_PROBLEM TO WORK ON_. Write out the text of all the records below as a single numbered list with one line per item, skipping any blank lines. Leave the pictures out of the answer.

_RECORDS FOR THE EXERCISE_.
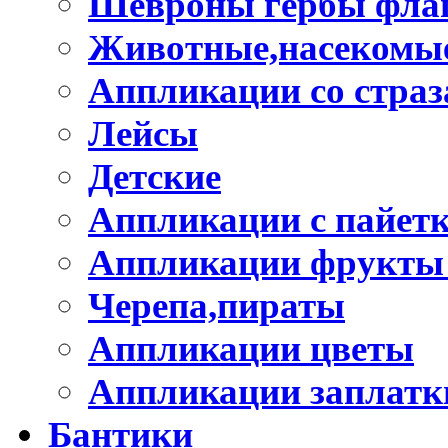
Шевроны гербы фла
Животные,насекомые
Аппликации со стра
Лейсы
Детские
Аппликации с пайет
Аппликации фрукты
Черепа,пираты
Аппликации цветы
Аппликации заплатк
Бантики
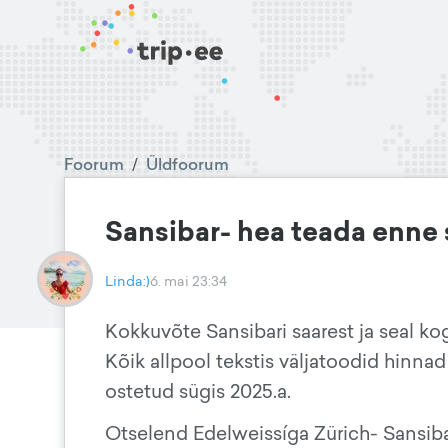
Foorum
/
Üldfoorum
Sansibar- hea teada enne 
Linda:)
6. mai 23:34
Kokkuvõte Sansibari saarest ja seal kog
Kõik allpool tekstis väljatoodid hinnad 
ostetud sügis 2025.a.
Otselend Edelweissíga Zürich- Sansibar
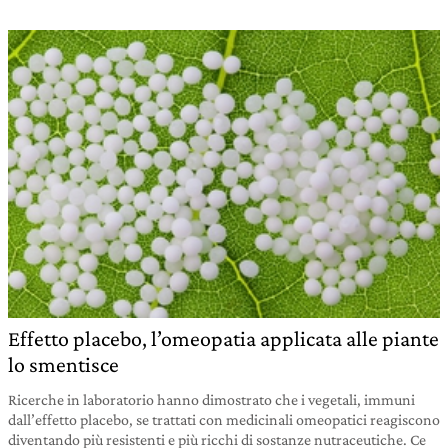
Effetto placebo, l’omeopatia applicata alle piante
lo smentisce
Ricerche in laboratorio hanno dimostrato che i vegetali, immuni
dall’effetto placebo, se trattati con medicinali omeopatici reagiscono
diventando più resistenti e più ricchi di sostanze nutraceutiche. Ce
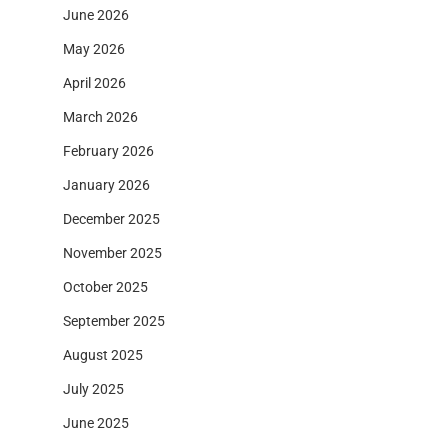
June 2026
May 2026
April 2026
March 2026
February 2026
January 2026
December 2025
November 2025
October 2025
September 2025
August 2025
July 2025
June 2025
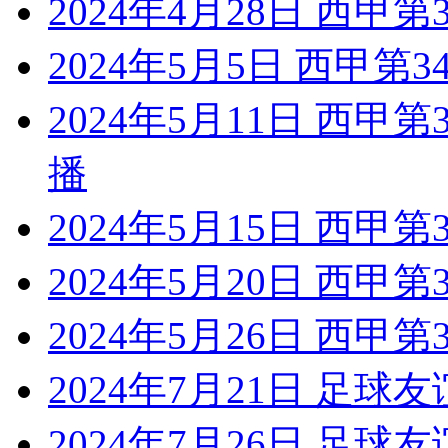
2024年4月28日 西甲
2024年5月5日 西甲第
2024年5月11日 西甲
播
2024年5月15日 西甲
2024年5月20日 西甲
2024年5月26日 西甲
2024年7月21日 足球
2024年7月26日 足球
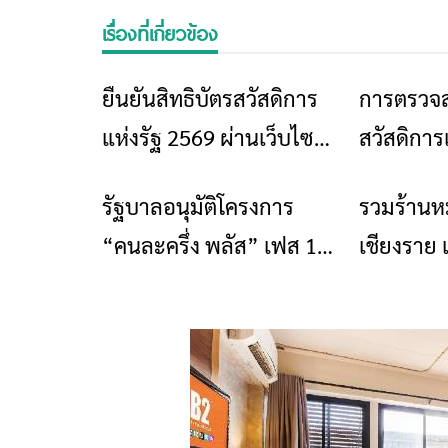
เรื่องที่เกี่ยวข้อง
ยืนยันสิทธิบัตรสวัสดิการ
การตรวจส
ข่าวเชียงราย
แห่งรัฐ 2569 ผ่านเว็บไซต์
สวัสดิการ
welfare.mof.go.th ทำ
เข้ามาเช็กเ
รัฐบาลอนุมัติโครงการ
รวมร้านหม
ข่าวเชียงราย
อย่างไร? เช็กขั้นตอนที่นี่
“คนละครึ่ง พลัส” เฟส 1.5
เชียงราย 
ล่าสุด เพื่อส่งเสริมร้านค้า
ครึ่งพลัส”
รายย่อยให้เข้าสู่ระบบ
ดิจิทัล พร้อมแจกเงิน
สนับสนุนสูงสุด 2,000 บาท
ต่อร้านค้า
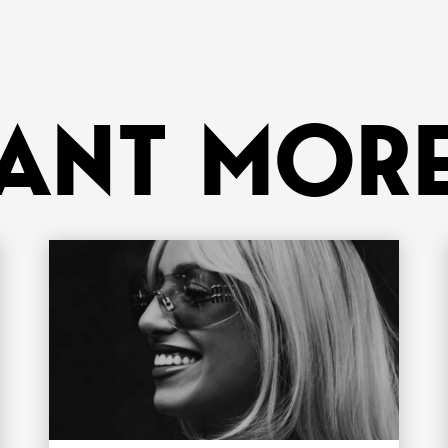
ANT MORE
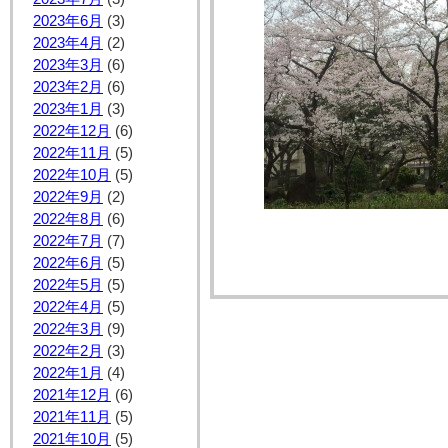
2023年6月
(3)
2023年4月
(2)
2023年3月
(6)
2023年2月
(6)
2023年1月
(3)
2022年12月
(6)
2022年11月
(5)
2022年10月
(5)
2022年9月
(2)
2022年8月
(6)
2022年7月
(7)
2022年6月
(5)
2022年5月
(5)
2022年4月
(5)
2022年3月
(9)
2022年2月
(3)
2022年1月
(4)
2021年12月
(6)
2021年11月
(5)
2021年10月
(5)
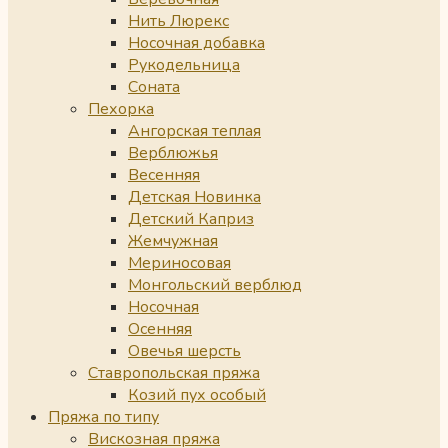
Нить Люрекс
Носочная добавка
Рукодельница
Соната
Пехорка
Ангорская теплая
Верблюжья
Весенняя
Детская Новинка
Детский Каприз
Жемчужная
Мериносовая
Монгольский верблюд
Носочная
Осенняя
Овечья шерсть
Ставропольская пряжа
Козий пух особый
Пряжа по типу
Вискозная пряжа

_EXERCISE RESULT_.
1. Шевроны гербы фла
2. Животные,насекомые
3. Аппликации со стра
4. Лейсы
5. Детские
6. Аппликации с пайет
7. Аппликации фрукты
8. Черепа,пираты
9. Аппликации цветы
10. Аппликации заплатк
11. Бантики
12. Foorum
13. /
14. Üldfoorum
15. Sansibar- hea teada enne 
16. Linda:)
17. 6. mai 23:34
18. Kokkuvõte Sansibari saarest ja seal kog
19. Kõik allpool tekstis väljatoodid hinnad 
20. ostetud sügis 2025.a.
21. Otselend Edelweissíga Zürich- Sansibar
22. Effetto placebo, l’omeopatia applicata alle piante
23. lo smentisce
24. Ricerche in laboratorio hanno dimostrato che i vegetali, immuni
25. dall’effetto placebo, se trattati con medicinali omeopatici reagiscono
26. diventando più resistenti e più ricchi di sostanze nutraceutiche. Ce
27. June 2026
28. May 2026
29. April 2026
30. March 2026
31. February 2026
32. January 2026
33. December 2025
34. November 2025
35. October 2025
36. September 2025
37. August 2025
38. July 2025
39. June 2025
40. 2024年4月28日 西甲
41. 2024年5月5日 西甲第
42. 2024年5月11日 西甲
43. 播
44. 2024年5月15日 西甲
45. 2024年5月20日 西甲
46. 2024年5月26日 西甲
47. 2024年7月21日 足球
48. 2024年7月26日 足球
49. เรื่องที่เกี่ยวข้อง
50. ยืนยันสิทธิบัตรสวัสดิการ
51. การตรวจส
52. ข่าวเชียงราย
53. แห่งรัฐ 2569 ผ่านเว็บไซต์
54. สวัสดิการ
55. welfare.mof.go.th ทำ
56. เข้ามาเช็กเ
57. รัฐบาลอนุมัติโครงการ
58. รวมร้านหม
59. ข่าวเชียงราย
60. อย่างไร? เช็กขั้นตอนที่นี่
61. “คนละครึ่ง พลัส” เฟส 1.5
62. เชียงราย 
63. ล่าสุด เพื่อส่งเสริมร้านค้า
64. ครึ่งพลัส”
65. รายย่อยให้เข้าสู่ระบบ
66. ดิจิทัล พร้อมแจกเงิน
67. สนับสนุนสูงสุด 2,000 บาท
68. ต่อร้านค้า
69. ANT MORE
70. 2023年6月
71. (3)
72. 2023年4月
73. (2)
74. 2023年3月
75. (6)
76. 2023年2月
77. (6)
78. 2023年1月
79. (3)
80. 2022年12月
81. (6)
82. 2022年11月
83. (5)
84. 2022年10月
85. (5)
86. 2022年9月
87. (2)
88. 2022年8月
89. (6)
90. 2022年7月
91. (7)
92. 2022年6月
93. (5)
94. 2022年5月
95. (5)
96. 2022年4月
97. (5)
98. 2022年3月
99. (9)
100. 2022年2月
101. (3)
102. 2022年1月
103. (4)
104. 2021年12月
105. (6)
106. 2021年11月
107. (5)
108. 2021年10月
109. (5)
110. Нить Люрекс
111. Носочная добавка
112. Рукодельница
113. Соната
114. Пехорка
115. Ангорская теплая
116. Верблюжья
117. Весенняя
118. Детская Новинка
119. Детский Каприз
120. Жемчужная
121. Мериносовая
122. Монгольский верблюд
123. Носочная
124. Осенняя
125. Овечья шерсть
126. Ставропольская пряжа
127. Козий пух особый
128. Пряжа по типу
129. Вискозная пряжа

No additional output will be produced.